» **Text shown**
50b----------------------------------------50b

1)WHO MAY RETRACT WHEN THERE WAS ONA'AH? [Ona'ah :retraction]

(a)Gemara

1.Chachamim hold that if one overpaid a sixth, only the buyer can void the sale. If the Ona'ah more than a sixth, either one can void it.

2.(Rava): The Halachah is, if the Ona'ah (undercharge or overcharge) is more than a sixth, the sale is void. If it is exactly a sixth, the Ona'ah is returned.

3.Support (Beraisa - R. Noson): If the Ona'ah is more than a sixth, the sale is void. If it is exactly a sixth, the Ona'ah is returned;

4.Rebbi says, the seller (or buyer, whoever was deceived) has the upper hand. He can void the sale, or demand payment of the Ona'ah.

5.51a (Mishnah): The victim has the upper hand. (E.g. if it was the buyer,) he can demand back his money, or to be paid back the Ona'ah.

6.Bava Basra 83b (Rav Chisda): If Levi sold to David an item worth five (e.g. Zuz) for six, and its value rose to eight, David can retract, but Levi cannot, since David was overcharged. David can say 'had you not overcharged me, you could not retract. Now that you overcharged me, can you retract?!' If Levi sold an item worth six for five, and its value decreased to three, Levi can retract, not David, since Levi was underpaid. He can say 'had you not underpaid me, you could not retract. Now that you underpaid me, can you retract?!'

7.Support (Mishnah): If Reuven sold bad wheat, and it was found to be good, Reuven can retract.

8.Question: We already learn Rav Chisda's law from the Mishnah!

» **The data**
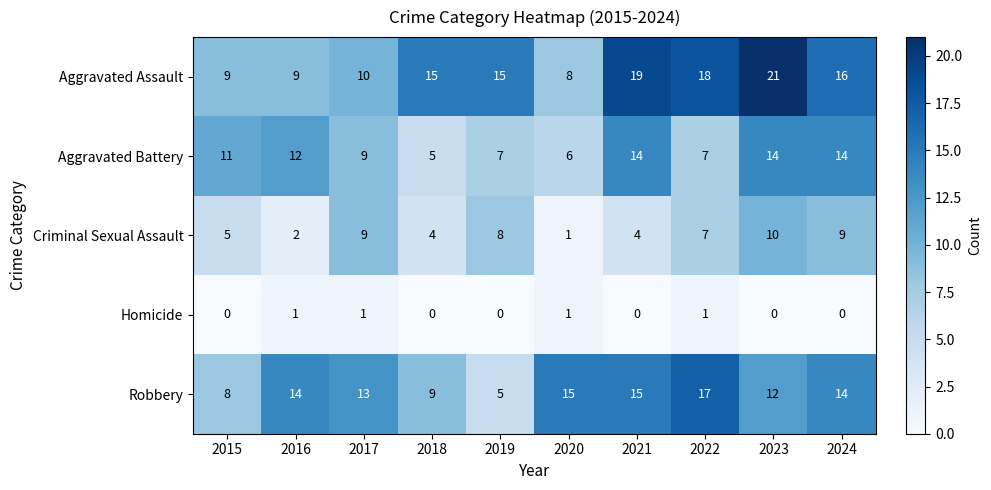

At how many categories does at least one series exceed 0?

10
--
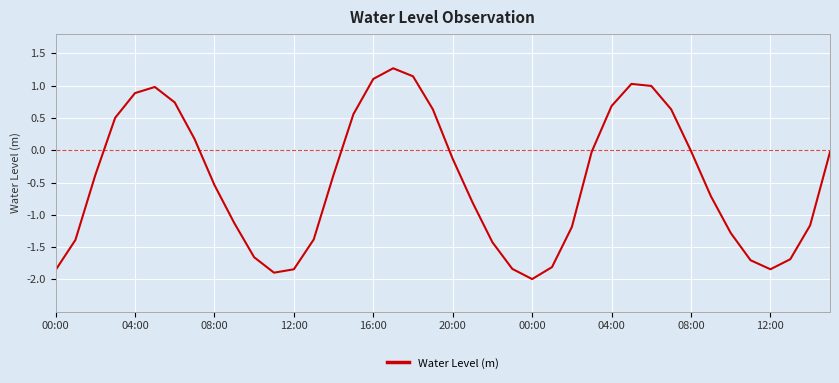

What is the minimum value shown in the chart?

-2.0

» **Directions**
1. According to Rava in the Ona'ah passage, what happens when the Ona'ah is exactly a sixth?
2. Do these statements agree with the Ona'ah passage? Answer yes or no for each, quoting the words of the passage that decide it. (a) According to Chachamim, when one overpaid a sixth, the seller can void the sale. (b) In Rav Chisda's case of an item sold for six whose value rose to eight, Levi cannot retract. (c) The Mishnah holds that the victim has the upper hand.
3. Write out the Ona'ah passage again from "4.Rebbi says, the" to "back the Ona'ah.", switching "upper hand" to "advantage".
The items play no part in what is asked here.

» **Answers for this exercise**
1. The Ona'ah is returned.

2.
(a) No: "only the buyer can void the sale"
(b) Yes: "David can retract, but Levi cannot"
(c) Yes: "The victim has the upper hand."

3.
4.Rebbi says, the seller (or buyer, whoever was deceived) has the advantage. He can void the sale, or demand payment of the Ona'ah.

5.51a (Mishnah): The victim has the advantage. (E.g. if it was the buyer,) he can demand back his money, or to be paid back the Ona'ah.